Recently, I had to update my resume, which I had written previously in Libreoffice Writer. It worked well enough, but anyone who’s used a word processor with fancy styling knows how ephemeral that fancy styling can be when you’re trying to add more content. So, I had always thought that when I updated the thing, I’d move it to Latex.

Recently, though, I saw this new alternative on lemmy, and I figured that it was worth using just to check it out.And I’m glad I did – a lot of weird latex-isms that you just have to get used to are no longer there, and it’s much more easy to use. I even made a template for my resume, which you can check out here. Maybe I’m a little biased, but I think that it looks pretty great.

picture of my resume as of this blog post

I think that I’m going to move from Latex to Typst permanently, seeing as how I don’t have to import a ton of functions to do the most basic things – it’s all already built in. However, that isn’t to say that I don’t have issues with Typst.

Defining functions and for loops

Defining functions in general has been really easy. It’s very similar to python – you just add a #let before your function and then you write whatever you need to write.

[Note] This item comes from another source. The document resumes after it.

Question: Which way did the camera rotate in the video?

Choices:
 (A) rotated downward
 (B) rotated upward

#let skills(headers: ("first header", "second header", "third"), stuff: ("i'm really good at", "this sucks", "nacha")) = {
	for (currentheader, currentstuff) in array.zip(headers, stuff) {
		strong(text(font: "SF Pro Display",currentheader, 10pt))
		text(" — " + currentstuff, size: 10pt)


Here you can see me defining the function #skills, as well as have parameters that accept arrays. If you’re familiar with Typst, you’ll know that if you’re inside a code block, denoted by the #, you no longer have to include the # prefix to any other function calls that you make after. I’m sure that for some it’s a lot more convenient, but I really think that this is much more confusing. Why are there two schema for functions? Now, instead of just knowing that functions have a # and normal text doesn’t, I need to keep track of what parentheses I’m in. Sure, for a programmer this isn’t anything new, but if your selling point is to simplify Latex, I think it should be aimed at a general user. Well, it’s just how it works, and ultimately isn’t that hard to remember. Except, of course, when you mix up the type of parentheses.

#let function (paremeters: ("string", "string2")) = {
  for (parameter) in (parameters) [
    - text(size:10pt, parameter)
    // some other function

Here, I want to iterate over the parameter and pass it to a for loop so I can autogenerate a bullet point list. Except, the above won’t give you what you expect it to. I’ll give you a moment to examine it and figure out what the issue is.

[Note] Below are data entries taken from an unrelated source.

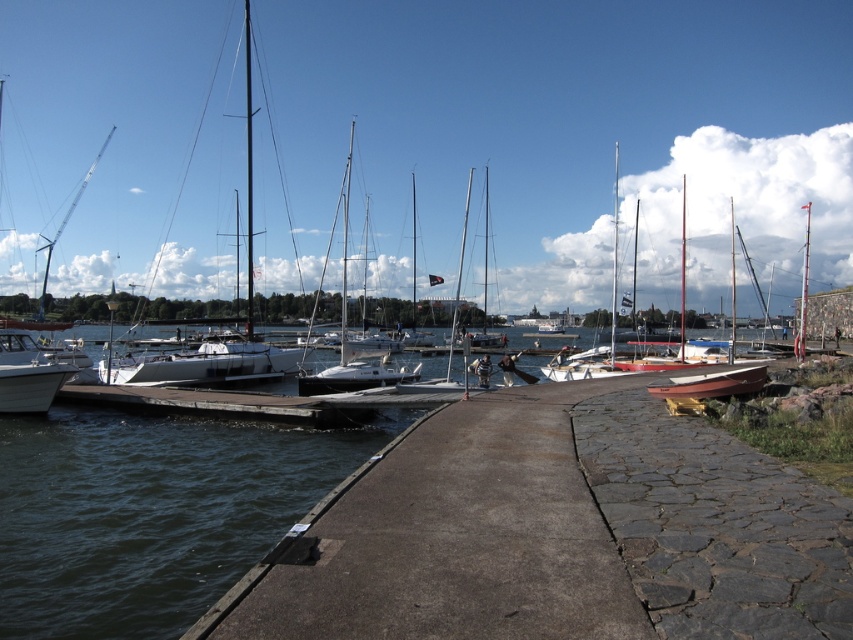
Based on the photo, you are a visitor standing on the walkway and want to board a boat. Which object between the concrete dock at center and the dark blue water at lower left should you approach to reach the boat?

You should approach the concrete dock at center because it is a dock designed for boarding boats, while the dark blue water at lower left is just the water surface where boats float. The concrete dock at center is smaller in size compared to the dark blue water at lower left, but size does not affect its functionality for boarding.

You are a photographer planning to capture the entire scene of the concrete dock at center and the white matte sailboat at left in one frame. Based on their sizes in the image, which object would you need to position closer to the camera to ensure both fit within the frame?

Since the concrete dock at center occupies less space than the white matte sailboat at left, you should position the white matte sailboat at left closer to the camera to ensure both fit within the frame. This adjustment would make the larger boat appear smaller, balancing their sizes in the photograph.

You are standing on the walkway and want to know which object is taller between the concrete dock at center and the white matte sailboat at left. Which one is taller?

The white matte sailboat at left is taller than the concrete dock at center.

Did you catch it? I used [] instead of {}. This put me in markdown mode, so instead of calling the function, I make a bullet point with the text text(size:10pt, parameter) next to it.

picture of bullet points saying the function instead of it’s output

This, of course, didn’t error, so I have no idea what I’m doing wrong, especialy if I’m not much of a programmer. Ok, well I eventually figure out that it’s putting me in markdown mode, so let’s swap the brackets for curly braces. Except, now it doesn’t like me using the - to denote a bullet point! It only likes it when I use the explicit bullet point function. The way that I had it correctly render is to keep the brackets, and put a # in front of every function after:

#let function (paremeters: ("string", "string2")) = {
  for (parameter) in (parameters) [
    - #text(size:10pt, parameter)
    // some other function

This makes sense once you stop and think about it, but it’s annoying for someone who’s new. The typst docs emphasizes again and again that once you start a code block, you don’t need the hashtag anymore. Yet, I’m using a for function that necessitates its use! I dislike how it accepts both markdown mode and codeblock mode (using characters that are visually very similar) and how its used is different from another. If I’m using a function, it should enforce code block mode. At the very least, the compiler should give me a pointer that I’m missing the hashtag or something when I’m in the different modes.

Negative space

This one might be controversial, but I do not like the way it handles spacing between objects. Say I have two lines, and I want to fine tune the spacing between them. They of course have a default spacing, set by their font size. Ok, so I want to take away space, so there’s probably a spacing function for each line of text? No, but there is a vertical spacer.

Oh ok, so I use the vertical spacer, but I want it to take away space, so I put a negative number?

EDIT: Actually, the negative number thing works – sometimes. I wish that this was added in the docs though, since all of the examples only include positive numbers.

No first party LSP

This one is a minor nitpick, but I’d really love a first party LSP. Right now, there’s a community made one. It’s really good actually, but there are some edge cases that I’d like to see worked out. Of course, given that this seems like a pet project, I don’t expect 1:1 feature parity from the creator, so I’d like for someone on the Typst team to step in and make it, especially considering they must have one for their proprietary web app.


Given that I only talked about my gripes with it, I’d like to just make it clear that I think Typst is much better than Latex, and that I’ll be switching to it from now on for all my works. If you’re tired of Latex or just looking to get into it, I’d point you to Typst first.